BD Pharmingen™ FITC Rat Anti-Mouse IgM

Recommended Assay Procedure:

Immunofluorescent Staining of Mouse Intracytoplasmic/Intracellular IgM:

1.   Prepare a single-cell suspension and determine cell number.

2.   Suspend cells at 2×10e7 cells/ml in BD Pharmingen™ Stain Buffer (Cat. No. 554656) [or alternatively, prepare a staining buffer made up in PBS + 2% FBS + 0.1% sodium azide] and transfer to U-bottom microwell plates in 50 µl/well for immunofluorescent staining.

3.   Block Fcγ receptors by adding 0.2 µg of BD Fc Block™ (Cat. no. 553141) in 50 µl of staining buffer to each well.

4.   Incubate 5 minutes on ice.

5.   Add 200 µl of staining buffer/well and resuspend cells.  Centrifuge at 250×g for 5 minutes and aspirate supernatant.

6.   Block cell surface IgM with purified rat anti-mouse IgM (clone II/41) (Cat. No. 553435) by adding 1.0 µg per sample in 50 µl of staining buffer/well.

Note: Surface markers may be stained during this step as described in the "Immunofluorescent Staining of Mouse and Rat Leukocytes for Flow Cytometry" in the Technical Protocols section of our web site at http://www.bdbiosciences.com/pharmingen/protocols/Mouse_and_Rat_Leukocytes.shtml

7.   Incubate 15 minutes on ice.

8.   Wash 2× as described in Step 5.

9.   Resuspend cells in 100 µl of BD Cytofix/Cytoperm™ solution (Cat. No. 554714) per well.

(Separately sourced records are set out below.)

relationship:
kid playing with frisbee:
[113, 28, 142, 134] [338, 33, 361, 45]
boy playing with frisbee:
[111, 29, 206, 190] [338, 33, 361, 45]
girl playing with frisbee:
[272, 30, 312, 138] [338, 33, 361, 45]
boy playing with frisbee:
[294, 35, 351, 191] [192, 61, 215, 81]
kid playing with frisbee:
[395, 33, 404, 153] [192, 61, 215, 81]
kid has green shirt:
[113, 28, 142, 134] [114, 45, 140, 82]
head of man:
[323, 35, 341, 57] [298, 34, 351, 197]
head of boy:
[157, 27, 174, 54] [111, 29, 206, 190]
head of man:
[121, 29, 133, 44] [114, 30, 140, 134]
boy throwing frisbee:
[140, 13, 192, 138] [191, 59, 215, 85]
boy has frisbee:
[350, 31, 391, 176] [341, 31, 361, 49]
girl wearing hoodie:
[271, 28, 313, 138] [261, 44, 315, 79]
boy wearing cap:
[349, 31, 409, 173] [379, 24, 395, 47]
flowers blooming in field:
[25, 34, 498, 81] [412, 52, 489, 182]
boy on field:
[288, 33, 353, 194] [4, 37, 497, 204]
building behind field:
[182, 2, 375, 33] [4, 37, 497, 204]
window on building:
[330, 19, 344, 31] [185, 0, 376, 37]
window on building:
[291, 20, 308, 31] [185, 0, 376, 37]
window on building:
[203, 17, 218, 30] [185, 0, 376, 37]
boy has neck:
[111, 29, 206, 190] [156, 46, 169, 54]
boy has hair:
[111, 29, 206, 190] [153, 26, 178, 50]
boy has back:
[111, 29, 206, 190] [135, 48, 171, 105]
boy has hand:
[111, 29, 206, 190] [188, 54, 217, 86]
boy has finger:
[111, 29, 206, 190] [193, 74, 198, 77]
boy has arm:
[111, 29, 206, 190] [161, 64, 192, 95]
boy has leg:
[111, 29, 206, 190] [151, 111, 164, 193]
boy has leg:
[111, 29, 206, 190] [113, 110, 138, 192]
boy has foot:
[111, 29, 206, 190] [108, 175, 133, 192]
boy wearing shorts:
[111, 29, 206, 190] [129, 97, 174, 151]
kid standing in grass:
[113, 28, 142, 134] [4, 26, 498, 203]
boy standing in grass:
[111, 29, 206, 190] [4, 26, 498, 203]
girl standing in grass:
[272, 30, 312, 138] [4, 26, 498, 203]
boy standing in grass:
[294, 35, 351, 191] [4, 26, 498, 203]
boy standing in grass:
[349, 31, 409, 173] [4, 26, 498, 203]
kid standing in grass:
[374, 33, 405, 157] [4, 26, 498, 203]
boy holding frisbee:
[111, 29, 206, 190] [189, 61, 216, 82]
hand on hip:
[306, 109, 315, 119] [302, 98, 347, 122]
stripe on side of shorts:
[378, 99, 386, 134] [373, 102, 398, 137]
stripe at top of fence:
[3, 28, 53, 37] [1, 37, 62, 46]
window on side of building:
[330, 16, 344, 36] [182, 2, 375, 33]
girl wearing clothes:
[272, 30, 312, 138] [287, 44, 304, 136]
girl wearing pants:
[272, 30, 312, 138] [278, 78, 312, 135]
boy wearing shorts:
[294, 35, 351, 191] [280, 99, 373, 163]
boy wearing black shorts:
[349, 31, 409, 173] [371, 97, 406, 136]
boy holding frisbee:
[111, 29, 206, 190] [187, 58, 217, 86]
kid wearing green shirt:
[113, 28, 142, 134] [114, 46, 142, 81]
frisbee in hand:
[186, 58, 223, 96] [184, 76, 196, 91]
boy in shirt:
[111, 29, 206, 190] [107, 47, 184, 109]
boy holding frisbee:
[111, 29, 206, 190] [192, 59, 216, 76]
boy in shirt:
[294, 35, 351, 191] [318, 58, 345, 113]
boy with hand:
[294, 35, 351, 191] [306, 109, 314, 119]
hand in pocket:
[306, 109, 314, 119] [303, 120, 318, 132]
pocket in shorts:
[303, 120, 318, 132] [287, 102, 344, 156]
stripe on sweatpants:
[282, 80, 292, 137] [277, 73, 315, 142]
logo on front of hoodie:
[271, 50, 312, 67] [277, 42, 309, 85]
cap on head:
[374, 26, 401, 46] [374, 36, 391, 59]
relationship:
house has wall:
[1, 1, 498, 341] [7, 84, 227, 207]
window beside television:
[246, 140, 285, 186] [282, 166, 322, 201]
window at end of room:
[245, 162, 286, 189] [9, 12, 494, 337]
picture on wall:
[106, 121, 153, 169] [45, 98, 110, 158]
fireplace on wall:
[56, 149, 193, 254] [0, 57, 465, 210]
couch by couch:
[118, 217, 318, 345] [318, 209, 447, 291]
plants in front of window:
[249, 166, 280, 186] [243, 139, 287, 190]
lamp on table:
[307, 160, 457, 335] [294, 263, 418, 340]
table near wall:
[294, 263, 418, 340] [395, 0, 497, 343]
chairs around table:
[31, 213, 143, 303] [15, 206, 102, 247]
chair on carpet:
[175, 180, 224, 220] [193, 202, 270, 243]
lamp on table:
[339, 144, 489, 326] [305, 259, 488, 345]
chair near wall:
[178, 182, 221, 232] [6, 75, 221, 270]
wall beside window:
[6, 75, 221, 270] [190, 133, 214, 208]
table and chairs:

10. Incubate 30 minutes at room temperature.

11. Wash 2× with 200 µl of 1× BD Perm/Wash™ buffer (Cat.No. 554714) per well. Centrifuge at 250×g for 5 minutes and aspirate supernatant between washes.

12. Stain for intracellular IgM by adding ≤ 1 µg of FITC rat anti-mouse IgM (clone II/41) antibody in 50 µl of 1× BD Perm/Wash™ buffer/well.

Note: Other antibodies recommended for staining of intracellular markers may be added during this step as described in Step 12.

13. Incubate for 30 minutes at room temperature.

14. Wash 2× as described in Step 11.

15. Resuspend and transfer samples in 100 µl of staining buffer to tubes appropriate for analysis with a flow cytometer. Bring volume in each tube to 400 µl with staining buffer.

16. Analyze samples on a flow cytometer.

1. Since applications vary, each investigator should titrate the reagent to obtain optimal results.
2. Please refer to www.bdbiosciences.com/us/s/resources for technical protocols.
3. Caution: Sodium azide yields highly toxic hydrazoic acid under acidic conditions. Dilute azide compounds in running water before discarding to avoid accumulation of potentially explosive deposits in plumbing.